Default keys used to encrypt important data such as passwords, secure storage and backups in SAP HANA and SAP Mobile platforms could be exposing enterprises to risk of cyberattack.
This was the finding of a new report by ERPScan, presented last week by director of professional services, Dmitry Chastuhin, at the Black Hat Sessions Conference in the Netherlands.
The report covers multiple issues relating to encryption algorithms and static keys used by SAP in their platforms.
According to ERPScan, because a typical SAP HANA installation includes a built-in application server called SAP Extended Services (XS Engine) and an application development environment, the in-memory platform is vulnerable to XSS attacks because JavaScript code can be executed in the context of the attacked user’s rights, in addition to classic database security issues such as SQL injections.

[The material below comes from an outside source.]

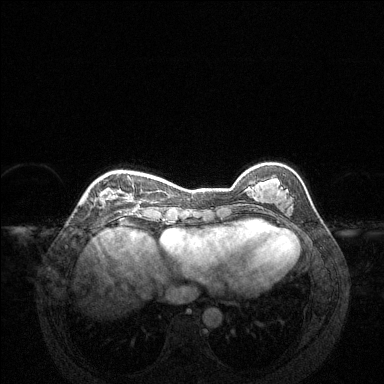
Breast MRI (dynamic contrast-enhanced), one axial slice; dynamic contrast-enhanced series, time point 2 of 6 at this slice position (early post-contrast); 1.5 T; TE 1.6 ms, TR 4.6 ms; 1.2 mm slice thickness; 384 × 384 image matrix, field of view 360 × 360 mm. Female patient.
Outlined on this slice (semi-automatically segmented with operator editing):
- enhancing-tissue mask used for the functional tumour volume (all voxels passing the contrast-enhancement thresholds inside the analysis volume; usually the tumour): bounding box [x1, y1, x2, y2] px = [99, 176, 142, 204]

While the bulk of data in the HANA database is held in memory, it still uses persistent disk storage at regular savepoints to provide a fallback in case of failure.
“For example, some technical user accounts and passwords along with keys for decrypting savepoints are stored in storage named hdbuserstore. This storage is a simple file on the disk. It is encrypted using 3DES algorithm with a static master key,” said Alexander Polyakov, CTO, ERPScan. “Once you have access to this file and decrypt it with a static master key, which is the same on every installation, you get system user passwords and keys for disk encryption. After that, you can get access to all data. According to our consulting services, 100 per cent of customers we analysed still use the default master key to encrypt hdbuserstore.”
There are also issues with static encryption keys on the SAP Mobile platform. One of the vulnerabilities highlighted at the Black Hat Sessions Conference (detailed in this report) was how a default encryption key can be used to gain access to and decrypt configuration files that store passwords.
“Static keys and weak encryption algorithms are a very widespread problem in enterprise business applications such as ERP systems. Recently our researchers have found a critical vulnerability in token generation for Oracle Peoplesoft HRMS Application. There were more than 200 publicly available systems vulnerable to this attack. Moreover, such vulnerabilities as FREAK, BEAST and others are also affecting ERP systems. Just a week ago, SAP released patches for FREAK vulnerability affecting SAP HANA Security,” said Alexander Polyakov, CTO, ERPScan. Details of the SAP Security Notes can be found here.
Following the presentation, SAP notified all customers that they should change their encryption keys.